Can you provide a link for those RSC posts. I think you might be thinking of J.J. Stellman saying something like that. Then we can compare KR's statements with RSC.


I'm not quite sure what you mean.

Since you and Bishop Nazir Ali are making opposite claims, I'm going to have to pick who to believe.
June 4, 2008 | Unregistered Commenterwalt
I invite people, customers and clients all the time to church.

There is a massage place next door to the store that I manage. The other day a lady came in that works there (what type of a massage place it is, the salesmen have speculated), I don't know.

I witnessed to her for a full 30 min. She came out of Mormonism and she is now in a church that is mind science stuff.

I gave her apologetics to start, then I went into full law and Gospel.

I'm an elder in St Thomas Lutheran Church in Goodyear and Phoenix, Arizona. (WELS)

I don't worry about the techniques that I use. I just give the law and the Gospel to everyone that I can.

When Mormons knock on our door, my wife grins, rolls her eyes, and she'll head upstairs, while I invite them in and gently give them the law and the Gospel, while demonstrating to them that they don't have the God and Christ and the H.S. out of the Bible. (I'll plant the seed, someone else waters, and we'll see some of the folks in heaven.)

That's what we are here for!!!!!!

June 4, 2008 | Unregistered CommenterLloyd

Sorry for not being clearer..

My point is what the bishop said about the 'no go areas' is wrong. I am a Christian, I work in 'one' of them. My wife working in Alum Rock yesterday, she is a Christian. They are not 'no go areas.' I would not be concerned about it being known I was a Christian there, I would be more worried late at night about being robbed.

If the bishop was going to raise an issue about Christian - Muslim relations in the media, he should of raised the issue of Muslims converting to Christianity - for the reasons I outlined above.

On this blog I know people read lots of books - I have recommended this before and encourage it again - Muslim Britain - Communities under pressure edited by Tahir Abbas - on Zed Books.


June 4, 2008 | Unregistered CommenterColin

For whatever it's worth, I am not much for comparing/constrasting two good men like Clark and Riddlebarger. I am just trying to make some points about traditions and why certain traditions do what they do, emphasize what they emphasize, etc.
June 5, 2008 | Unregistered CommenterZrim
Lloyd - What church in Phoenix? Thanx!
June 5, 2008 | Unregistered CommenterPB
Llyod said, "I don't worry about the techniques that I use. I just give the law and the Gospel to everyone that I can."

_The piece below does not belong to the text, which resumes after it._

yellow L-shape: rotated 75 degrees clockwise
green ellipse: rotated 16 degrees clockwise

This is part of what I mean. If we take our arguments about form and content (i.e. law and gospel) seriously, shouldn't we worry about the techniques we use? Or do we talk about "form" with our fingers crossed?
June 5, 2008 | Unregistered CommenterZrim
"This is part of what I mean. If we take our arguments about form and content (i.e. law and gospel) seriously, shouldn't we worry about the techniques we use? Or do we talk about "form" with our fingers crossed?"

The evangelicals I talked to are all wrapped up in the idea of charity or good works before presenting the Gospel. My one friend told me about a one group who went to New Orleans to evangelize post Katrina and were rejected. Another group went just to do charity, and suddenly the unbelievers wanted to know why they were here. Something tells me the latter group didn't proceed to use the "Law/Gospel" paradigm in response. This same guy also recently bought the movie "God, Save Us from your followers" or something like that.

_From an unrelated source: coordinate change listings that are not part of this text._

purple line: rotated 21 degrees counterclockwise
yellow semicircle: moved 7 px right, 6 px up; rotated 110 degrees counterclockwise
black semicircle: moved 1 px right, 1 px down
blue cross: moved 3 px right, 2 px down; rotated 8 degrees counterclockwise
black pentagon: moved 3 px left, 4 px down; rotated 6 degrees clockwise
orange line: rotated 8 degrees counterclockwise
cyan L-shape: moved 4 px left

In reality, unbelievers will find any excuse not to believe aside from the Spirit causing them to believe, whether you give them money or lead an ostensibly unhypocritical life or not. I'm thinking that just sticking to the plain, unvarnished gospel is the way to go, along with answering any cultural presuppositions.
June 5, 2008 | Unregistered Commenterwalt

Good point about finding excuses not to embrace the gospel. In the end no excuse will suffice. I just don't think that is itself an excuse to lower the bar on our part. Then again, I get accused of having too high of standards.

Sticking to the unfettered gospel is easier said than done. May who agree to that also seem to think we should do or say something about abortion or some other such immediate cultural concern. More crossed fingers.